What They Want To Hear

In fifth grade, the art teachers asked us to write what we thought about a project we’d just finished. Did we enjoy the assignment? Why or why not? Every year, I had told them that the project was great and that I learned a lot. But after the tedious tessellations they’d put us through, I just couldn’t lie. I told them that I didn’t like the project and that the art teachers were very creative individuals who could come up with better ideas.

Everyone flipped their shit.

Admittedly, I could have worded it more respectfully, but I was a ten-year-old who was just starting to open her eyes to a whole new world of complete honesty. Even though all the ruckus, disappointment, and “little chats” with the teachers brought me to tears, it was strangely freeing, in a way. I’d refused to conform, and it felt absolutely amazing.

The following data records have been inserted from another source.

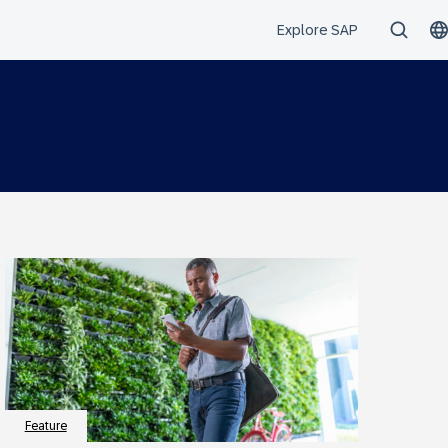
Feature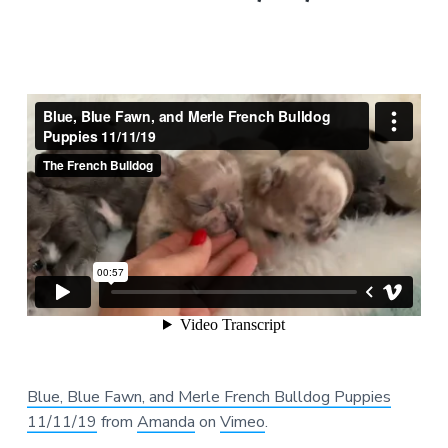
Blue, Blue Fawn, and Merle French Bulldog Puppies
11/11/19
from
Amanda
on
Vimeo
.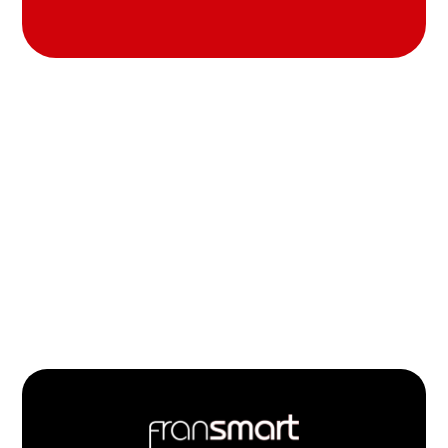
Footer
Quick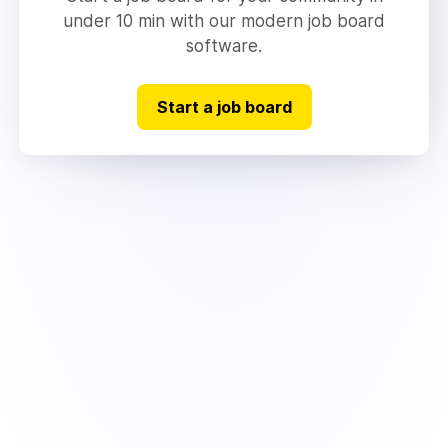
under 10 min with our modern job board
software.
Start a job board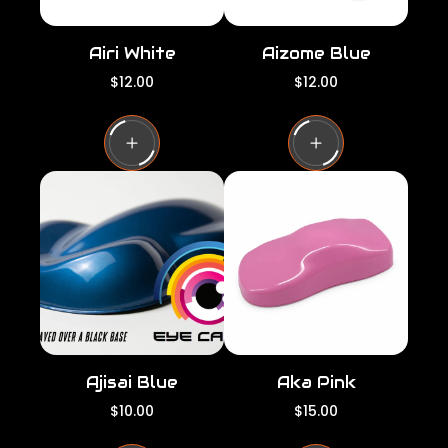
Airi White
Aizome Blue
R
R
$12.00
$12.00
e
e
g
g
u
u
l
l
a
a
r
r
p
p
r
r
i
i
c
c
e
e
Ajisai Blue
Aka Pink
R
R
$10.00
$15.00
e
e
g
g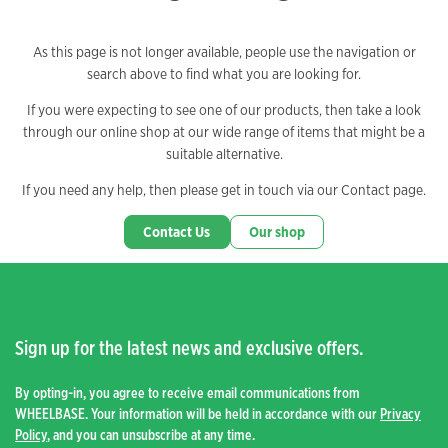
As this page is not longer available, people use the navigation or
search above to find what you are looking for.
If you were expecting to see one of our products, then take a look
through our online shop at our wide range of items that might be a
suitable alternative.
If you need any help, then please get in touch via our Contact page.
Contact Us
Our shop
Sign up for the latest news and exclusive offers.
By opting-in, you agree to receive email communications from
WHEELBASE. Your information will be held in accordance with our
Privacy
Policy
, and you can unsubscribe at any time.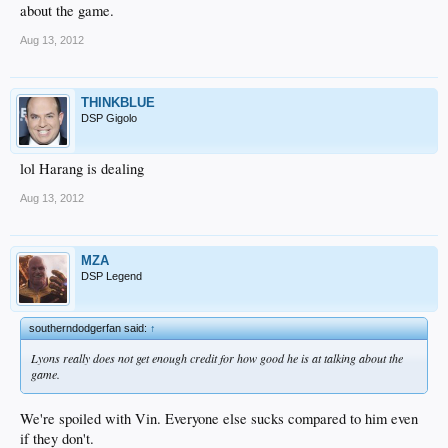
about the game.
Aug 13, 2012
THINKBLUE
DSP Gigolo
lol Harang is dealing
Aug 13, 2012
MZA
DSP Legend
southerndodgerfan said:
↑
Lyons really does not get enough credit for how good he is at talking about the
game.
We're spoiled with Vin. Everyone else sucks compared to him even
if they don't.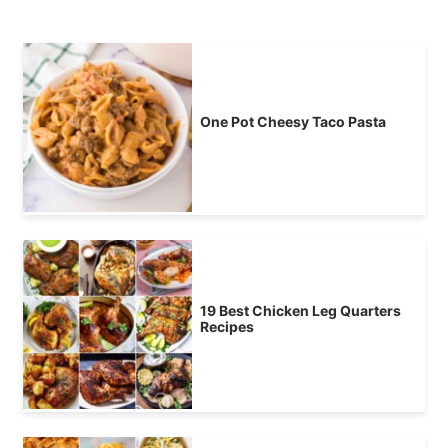
One Pot Cheesy Taco Pasta
19 Best Chicken Leg Quarters
Recipes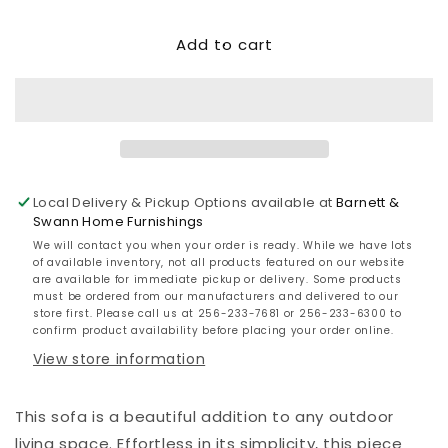
quantity
quantity
for
for
Add to cart
Hallow
Hallow
Creek
Creek
Sofa
Sofa
with
with
Cushion
Cushion
Local Delivery & Pickup Options available at
Barnett &
Swann Home Furnishings
We will contact you when your order is ready. While we have lots
of available inventory, not all products featured on our website
are available for immediate pickup or delivery. Some products
must be ordered from our manufacturers and delivered to our
store first. Please call us at 256-233-7681 or 256-233-6300 to
confirm product availability before placing your order online.
View store information
This sofa is a beautiful addition to any outdoor
living space. Effortless in its simplicity, this piece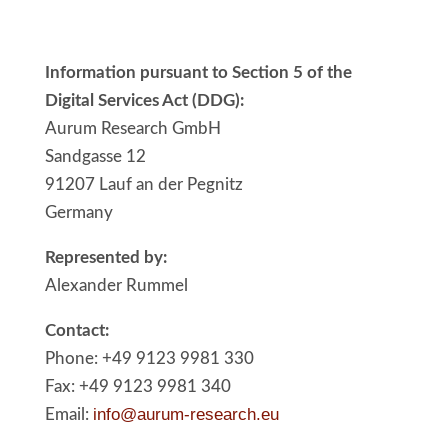
Information pursuant to Section 5 of the
Digital Services Act (DDG):
Aurum Research GmbH
Sandgasse 12
91207 Lauf an der Pegnitz
Germany
Represented by:
Alexander Rummel
Contact:
Phone: +49 9123 9981 330
Fax: +49 9123 9981 340
info@aurum-research.eu
Email: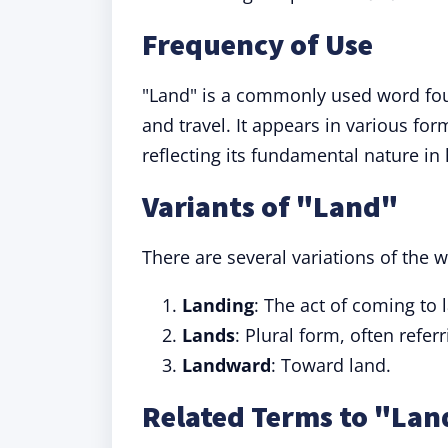
Frequency of Use
"Land" is a commonly used word fou
and travel. It appears in various for
reflecting its fundamental nature in
Variants of "Land"
There are several variations of the w
Landing
: The act of coming to
Lands
: Plural form, often refer
Landward
: Toward land.
Related Terms to "Lan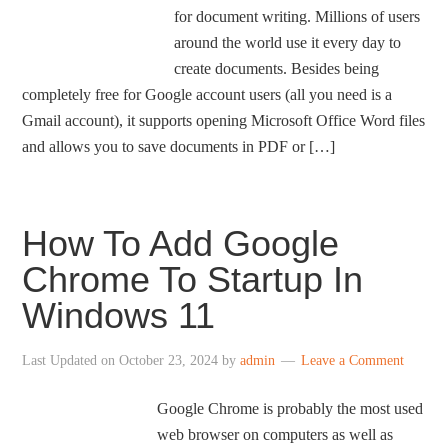
for document writing. Millions of users
around the world use it every day to
create documents. Besides being
completely free for Google account users (all you need is a
Gmail account), it supports opening Microsoft Office Word files
and allows you to save documents in PDF or […]
How To Add Google
Chrome To Startup In
Windows 11
Last Updated on
October 23, 2024
by
admin
Leave a Comment
Google Chrome is probably the most used
web browser on computers as well as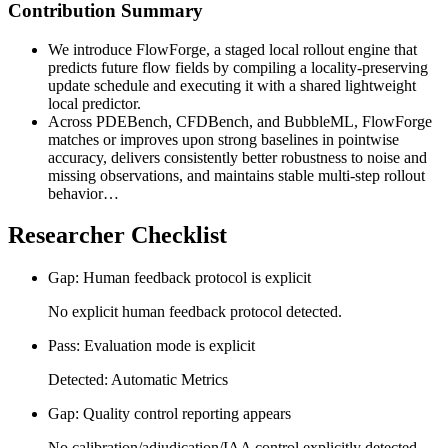
Contribution Summary
We introduce FlowForge, a staged local rollout engine that
predicts future flow fields by compiling a locality-preserving
update schedule and executing it with a shared lightweight
local predictor.
Across PDEBench, CFDBench, and BubbleML, FlowForge
matches or improves upon strong baselines in pointwise
accuracy, delivers consistently better robustness to noise and
missing observations, and maintains stable multi-step rollout
behavior…
Researcher Checklist
Gap: Human feedback protocol is explicit
No explicit human feedback protocol detected.
Pass: Evaluation mode is explicit
Detected: Automatic Metrics
Gap: Quality control reporting appears
No calibration/adjudication/IAA control explicitly detected.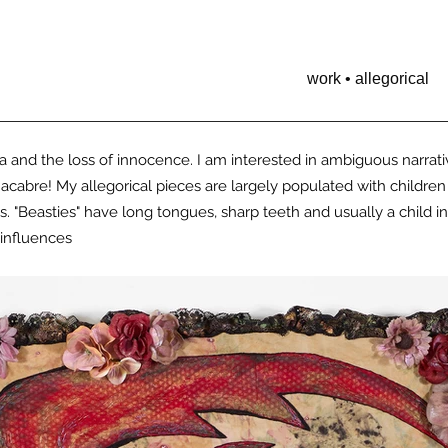
work • allegorical
and the loss of innocence. I am interested in ambiguous narrati
macabre!
My allegorical pieces are largely populated with children
s. "Beasties" have long tongues, sharp teeth and usually a child i
influences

It was another five years before I decided to commit to a life of candidness. My freshman year had been enormously turbulent and full of fake smiles, good reviews for everything and everyone, and sickeningly fake austerity. Tenth grade, I decided, was going to be different. When I had to write papers reflecting on the quarter, I told them that I was a horrifically lazy student who’d only regressed academically. I flat-out told my classmates–in front of my teachers–to ignore school if it was getting in the way of personal health. The best part? The teachers high-fived me for it. I got compliments on my honesty. I stood out because I didn’t tell them what they wanted to hear. I told them the truth. If something sucked, it sucked. I saw no point in sugarcoating things.

I’m glad that I made the decision to live in (often brutal) honesty, and I hope that I can inspire others to do the same. This world will never change if we don’t decide to buck the system of smiles and excuses. Surprise people with your sincerity. Tell people what’s really going on. And whatever you do, don’t just spit out an answer because it’s what you were told to do. Each person has her own brain for a reason, and it’s yours forever. Use it well; use it wisely.